**Data supplied**.
##############################
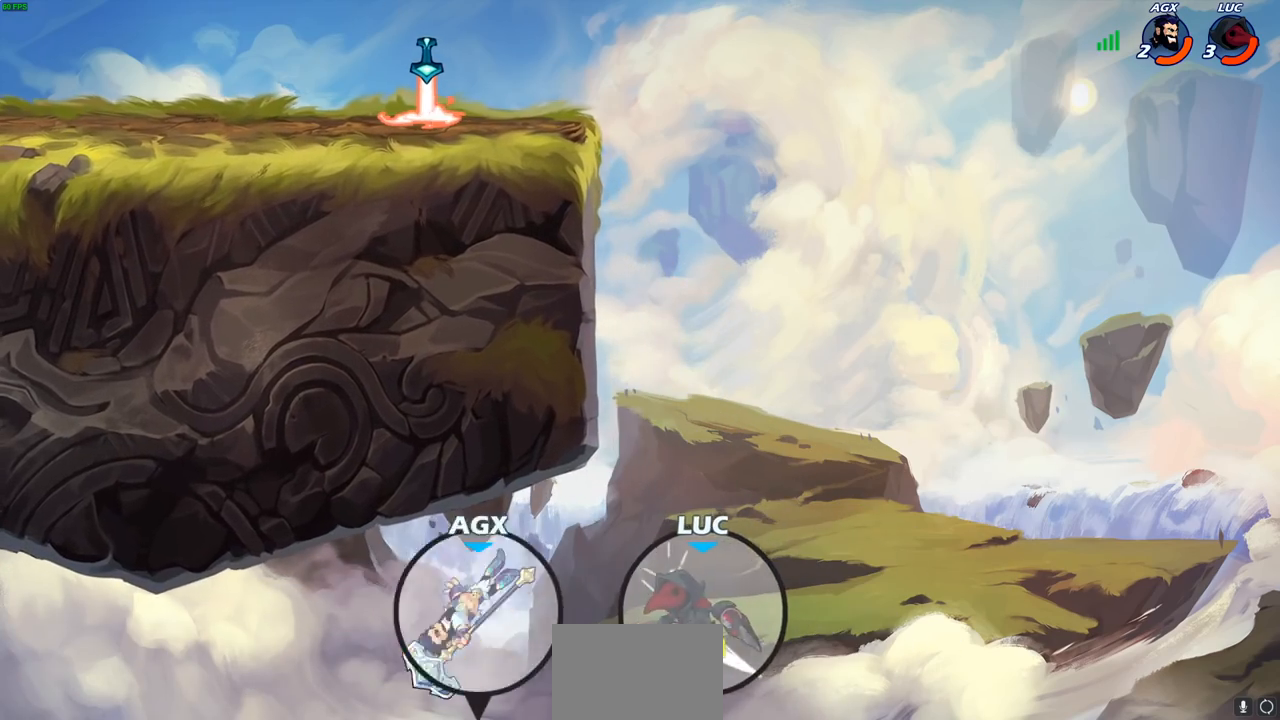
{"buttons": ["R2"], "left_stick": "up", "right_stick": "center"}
##############################
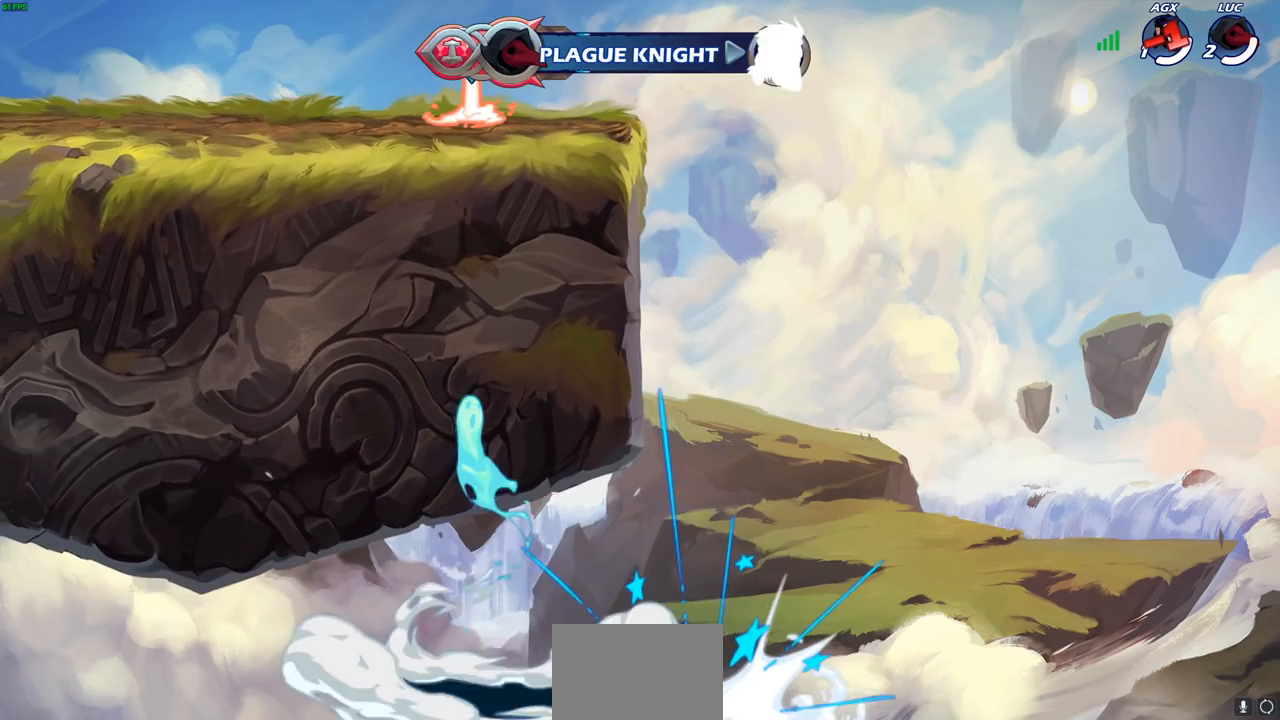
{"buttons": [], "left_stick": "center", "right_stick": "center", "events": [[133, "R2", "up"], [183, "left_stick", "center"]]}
##############################
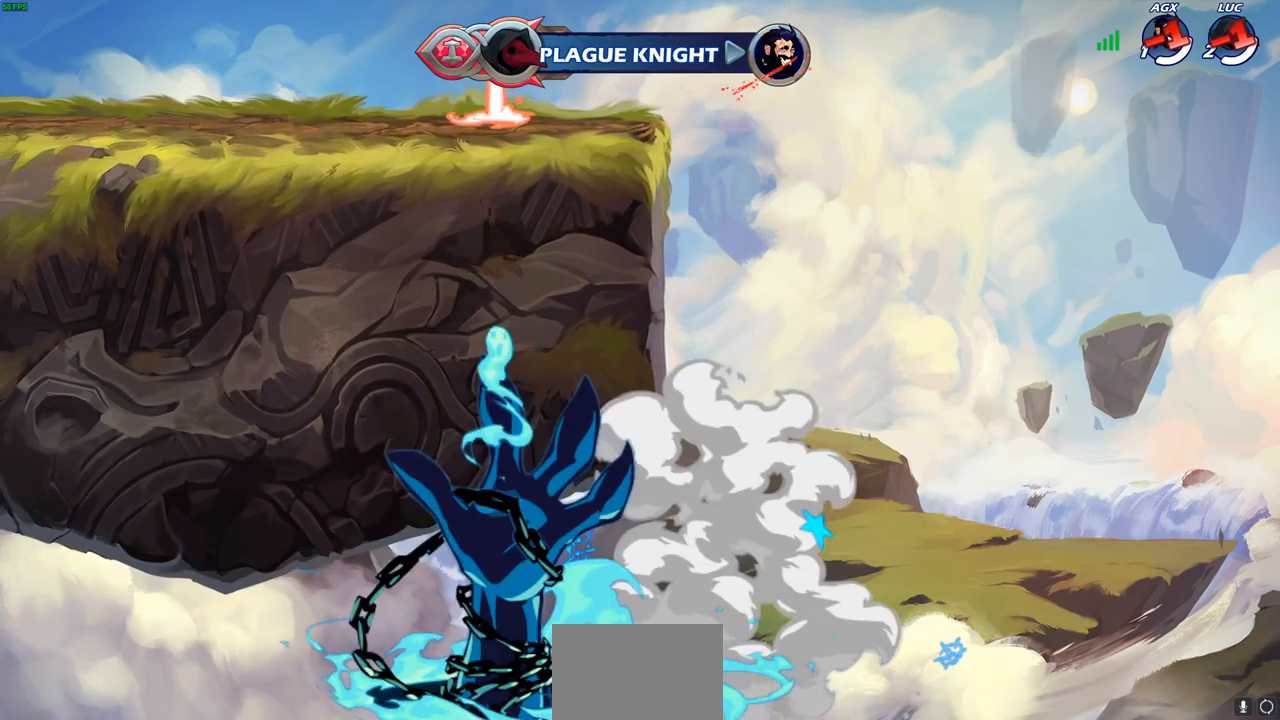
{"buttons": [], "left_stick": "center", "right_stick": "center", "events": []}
##############################
**Work task**. Report each line of the listing above that uses the word "events".

**Solved problem**.
{"buttons": [], "left_stick": "center", "right_stick": "center", "events": [[133, "R2", "up"], [183, "left_stick", "center"]]}
{"buttons": [], "left_stick": "center", "right_stick": "center", "events": []}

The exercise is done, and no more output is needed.